The installer self-heals this automatically: on a failed build it (1) clears a corrupt cached Electron zip and retries, then (2) if it still fails and you haven't set ELECTRON_MIRROR, retries once more through npmmirror.com, the de-facto Electron community mirror. @electron/get SHASUM-checks the download, but the checksums come from the same mirror — that catches a corrupt or partial download, not a compromised mirror. If you'd rather not trust a third-party host, pin your own ELECTRON_MIRROR (below); the build never overrides one you've set.
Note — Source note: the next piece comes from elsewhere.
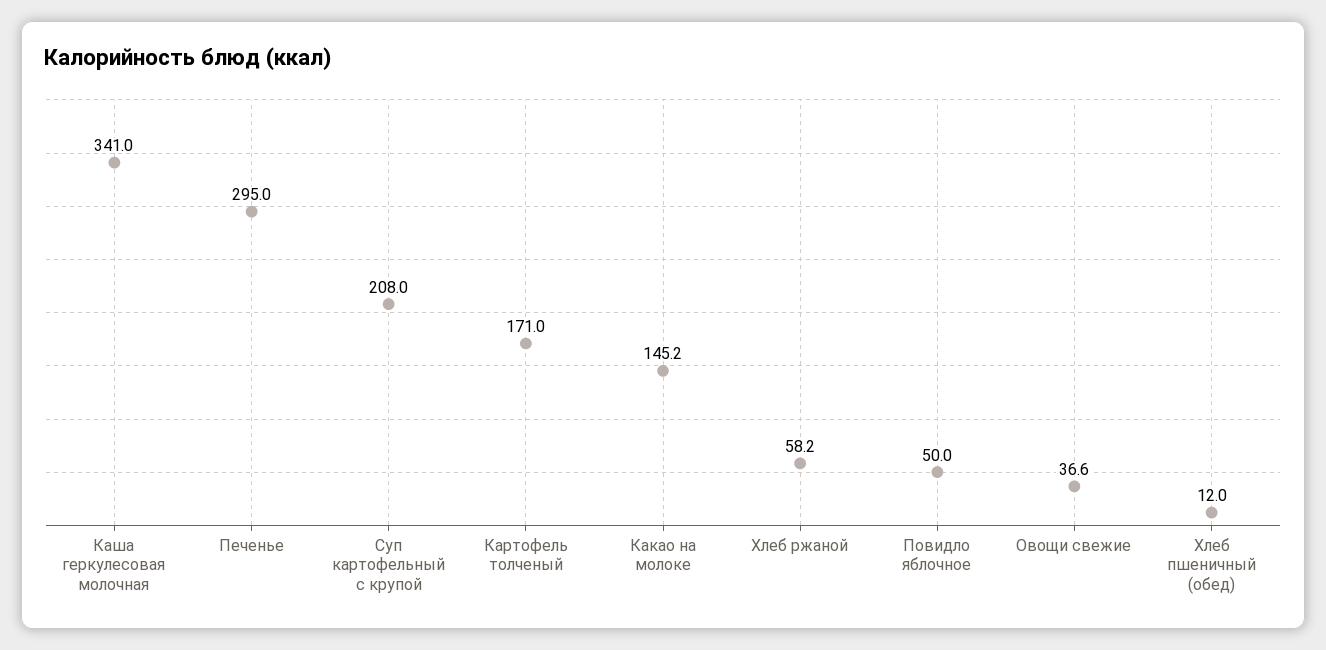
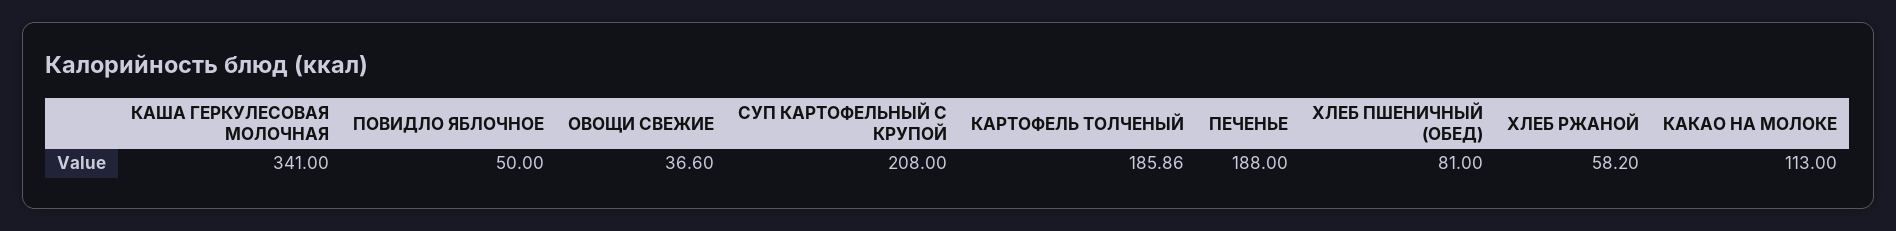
Печенье: 295 -> 188
Картофель толченый: 171 -> 185.86
Какао на молоке: 145.2 -> 113
Хлеб пшеничный (обед): 12 -> 81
To choose your own mirror (e.g. a corporate/trusted one), set ELECTRON_MIRROR before installing or rebuild manually — the build honors it and won't override it:
ELECTRON_MIRROR=https://npmmirror.com/mirrors/electron/ \
bash -c 'cd "$HOME/.hermes/hermes-agent/apps/desktop" && CSC_IDENTITY_AUTO_DISCOVERY=false npm run pack'
To clear a corrupt cached zip by hand:
rm -f "$HOME/Library/Caches/electron"/electron-*.zip # macOS
rm -f "$HOME/.cache/electron"/electron-*.zip # Linux
If you want to hack on the app itself, install workspace deps from the repo root once, then run the dev server from apps/desktop:
npm install # from repo root — links apps/desktop, web, apps/shared
cd apps/desktop
npm run dev # Vite renderer + Electron, which boots the Python backend
Point the app at a specific checkout, or sandbox it from your real config:
HERMES_DESKTOP_HERMES_ROOT=/path/to/clone npm run dev
HERMES_HOME=/tmp/throwaway npm run dev
npm run dev:fake-boot # exercise the startup overlay with deterministic delays
Build installers:
npm run dist:mac # DMG + zip
npm run dist:win # NSIS + MSI
npm run dist:linux # AppImage + deb + rpm
npm run pack # unpacked app under release/ (no installer)
macOS/Windows signing and notarization run automatically when the relevant credentials are present in the environment (CSC_LINK / CSC_KEY_PASSWORD / APPLE_* for macOS, WIN_CSC_* for Windows).